* What this task involves
Scan the records and identify every line in which the string "tussen" occurs, then return those lines.

* Given data
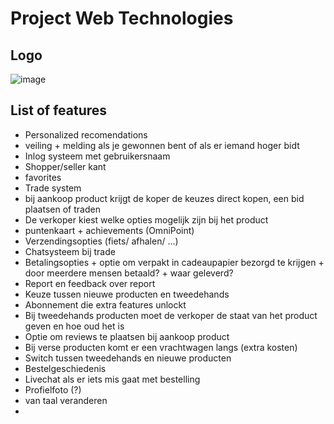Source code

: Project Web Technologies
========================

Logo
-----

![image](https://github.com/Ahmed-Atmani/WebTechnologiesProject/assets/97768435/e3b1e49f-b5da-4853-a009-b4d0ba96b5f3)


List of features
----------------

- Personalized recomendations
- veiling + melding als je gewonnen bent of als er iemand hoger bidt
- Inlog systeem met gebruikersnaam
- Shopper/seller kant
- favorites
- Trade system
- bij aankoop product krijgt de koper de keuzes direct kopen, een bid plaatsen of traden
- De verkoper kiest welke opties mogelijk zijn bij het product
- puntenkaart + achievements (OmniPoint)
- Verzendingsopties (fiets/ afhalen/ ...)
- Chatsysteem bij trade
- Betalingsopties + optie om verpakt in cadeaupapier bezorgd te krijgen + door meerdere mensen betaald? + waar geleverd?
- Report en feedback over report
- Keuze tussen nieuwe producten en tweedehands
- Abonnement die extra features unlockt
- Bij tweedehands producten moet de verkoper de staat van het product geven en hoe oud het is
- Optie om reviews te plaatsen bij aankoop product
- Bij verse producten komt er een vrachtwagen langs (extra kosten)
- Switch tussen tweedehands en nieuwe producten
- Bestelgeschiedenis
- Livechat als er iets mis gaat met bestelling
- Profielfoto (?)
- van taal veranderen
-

...

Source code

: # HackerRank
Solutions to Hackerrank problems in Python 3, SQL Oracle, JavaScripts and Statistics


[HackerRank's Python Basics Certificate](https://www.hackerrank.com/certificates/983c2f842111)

* Answer
- Keuze tussen nieuwe producten en tweedehands
- Switch tussen tweedehands en nieuwe producten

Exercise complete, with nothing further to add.